START Passage for review
The entity facilitates operations for 11 jurisdictions in San Mateo County on the peninsula between San Francisco and San Jose. Curbside organics recycling has been in place for residents and businesses since 2010 through a three-bin system collected by Recology. Until recently, all of the co-collected organic material went to be composted at Republic Services’ Newby Island Organics Facility and Recology’s northern Blossom Valley site. Yet even with a 12-year history, the program hasn’t necessarily received full buy-in.
“There’s not much food waste in the yard waste that comes from residents,” said Hilary Gans, senior operations and engineering manager at RethinkWaste. “Participation in food waste diversion from their households is pretty minimal.” As a result, Gans said, the gray carts in his area likely have more than 25% organic content on average.
Recently, the authority installed an OREX press (manufactured by Anaergia) at its facility and is sending slurried material from commercial streams to a nearby wastewater treatment plant for digestion. Gans said this makes sense because the commercial system has minimal green waste and higher percentages of trash, which can be a struggle for composters to manage.
END Passage for review
-- Directions --
Answer these questions from the text on organics recycling in San Mateo County:
(a) Since what year has curbside organics recycling been in place for residents and businesses?
(b) On average, what share of organic content do the gray carts in Gans's area likely have?
(c) Where is the slurried material from commercial streams sent?
START Data excerpts
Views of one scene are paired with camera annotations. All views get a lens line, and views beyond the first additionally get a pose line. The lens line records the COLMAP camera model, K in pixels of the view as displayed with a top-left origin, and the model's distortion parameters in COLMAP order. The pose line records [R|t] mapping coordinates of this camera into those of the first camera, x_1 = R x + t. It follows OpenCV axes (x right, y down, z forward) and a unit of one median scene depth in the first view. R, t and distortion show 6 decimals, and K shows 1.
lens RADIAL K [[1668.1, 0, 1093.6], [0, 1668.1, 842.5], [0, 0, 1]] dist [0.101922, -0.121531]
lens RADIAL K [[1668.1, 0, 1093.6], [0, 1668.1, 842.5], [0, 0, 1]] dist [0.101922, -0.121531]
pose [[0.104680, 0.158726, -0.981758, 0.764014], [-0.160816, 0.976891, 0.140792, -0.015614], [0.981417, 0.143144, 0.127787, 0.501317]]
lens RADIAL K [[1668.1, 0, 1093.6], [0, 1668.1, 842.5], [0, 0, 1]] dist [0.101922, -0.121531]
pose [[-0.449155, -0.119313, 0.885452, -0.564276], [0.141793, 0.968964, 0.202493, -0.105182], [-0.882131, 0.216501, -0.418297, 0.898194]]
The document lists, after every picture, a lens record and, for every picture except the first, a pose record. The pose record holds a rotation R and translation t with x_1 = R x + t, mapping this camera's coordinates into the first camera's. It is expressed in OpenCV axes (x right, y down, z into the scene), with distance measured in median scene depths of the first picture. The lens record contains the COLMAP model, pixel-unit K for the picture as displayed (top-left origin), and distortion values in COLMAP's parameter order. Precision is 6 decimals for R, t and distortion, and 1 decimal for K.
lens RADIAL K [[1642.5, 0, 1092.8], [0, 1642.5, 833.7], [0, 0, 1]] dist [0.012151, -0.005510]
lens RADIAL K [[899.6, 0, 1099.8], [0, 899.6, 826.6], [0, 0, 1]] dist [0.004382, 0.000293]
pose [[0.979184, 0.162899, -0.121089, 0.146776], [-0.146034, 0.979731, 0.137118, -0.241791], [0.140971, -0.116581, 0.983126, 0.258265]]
END Data excerpts
-- Exercise output --
(a) 2010
(b) More than 25%
(c) To a nearby wastewater treatment plant for digestion